The fault lines between this Protestant professor who cares for the Catholic formation of his students and an indifferent university administration were in place for years. McAdams puts it this way: “I don’t think Catholic universities should impose an orthodoxy, but the ‘center of gravity’ should be in favor of Church teaching. It would be normal for faculty to sometimes, on some issues, disagree with Church teaching. That’s fine, but if Catholic teaching is marginalized, a university has no right to call itself ‘Catholic.’”

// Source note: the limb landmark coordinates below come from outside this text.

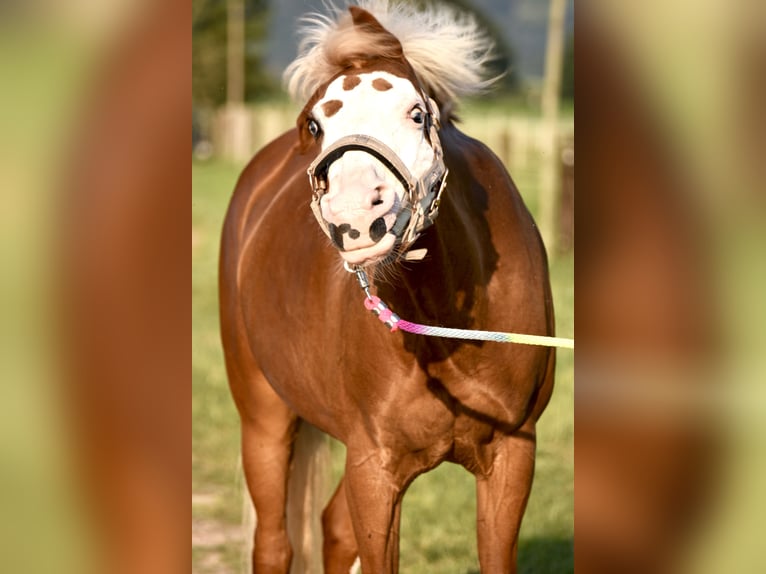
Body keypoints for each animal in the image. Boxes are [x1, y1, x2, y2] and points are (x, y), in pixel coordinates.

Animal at [219, 2, 556, 572]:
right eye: (315, 123)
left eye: (417, 114)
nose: (355, 215)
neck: (447, 328)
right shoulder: (373, 468)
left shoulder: (513, 456)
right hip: (263, 417)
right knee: (274, 543)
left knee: (332, 529)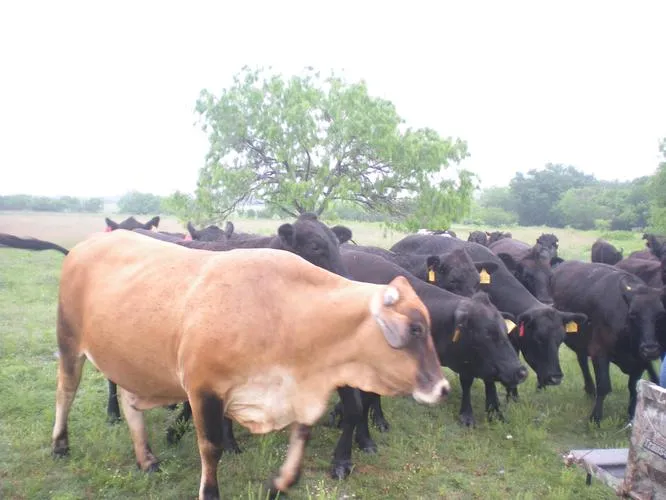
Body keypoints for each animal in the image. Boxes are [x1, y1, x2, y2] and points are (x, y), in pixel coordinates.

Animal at [51, 230, 449, 500]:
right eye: (415, 329)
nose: (442, 387)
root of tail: (89, 243)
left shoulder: (297, 394)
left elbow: (301, 436)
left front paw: (282, 482)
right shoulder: (204, 389)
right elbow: (211, 446)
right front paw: (210, 491)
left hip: (132, 358)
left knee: (131, 404)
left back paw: (147, 459)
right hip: (69, 340)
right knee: (66, 392)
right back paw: (60, 445)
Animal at [338, 250, 527, 431]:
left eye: (505, 331)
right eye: (487, 334)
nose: (521, 371)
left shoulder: (467, 360)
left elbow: (469, 382)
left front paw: (472, 414)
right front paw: (378, 419)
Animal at [550, 261, 664, 423]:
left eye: (660, 314)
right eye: (633, 314)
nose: (650, 349)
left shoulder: (640, 361)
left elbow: (633, 386)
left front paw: (631, 415)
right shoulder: (599, 351)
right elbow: (604, 385)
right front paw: (595, 417)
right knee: (582, 362)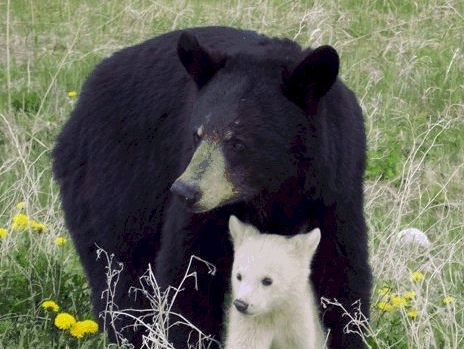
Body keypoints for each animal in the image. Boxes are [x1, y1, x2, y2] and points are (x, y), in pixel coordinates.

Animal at [52, 26, 372, 348]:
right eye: (197, 134)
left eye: (238, 142)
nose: (185, 191)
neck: (273, 188)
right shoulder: (207, 207)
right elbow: (190, 273)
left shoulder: (334, 188)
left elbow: (342, 274)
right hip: (114, 182)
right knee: (119, 272)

The most important question in the McAdams affair, however, remains unanswered: Why would any authentically Catholic university want to have on its teaching staff someone who believes that the magisterium of the Catholic Church hates people with same-sex attraction? There will be many more John McAdamses thrown on the pyre of secular ideology until someone gets around to answering it.

And as for Maximilian, the student who refused to accept "No — because I said so" as an adequate response in academic enquiry, he maintains, “After seeing how this entire situation has played out, I can say that John McAdams has more integrity than the other professors who are attacking him — all because he stuck up for a student’s rights. Professor McAdams has done as much as any one man can possibly be expected to do. Now it is for others to examine their own consciences — and perhaps around Marquette University we’ll start to see certain signs appearing stating: Je suis John McAdams.”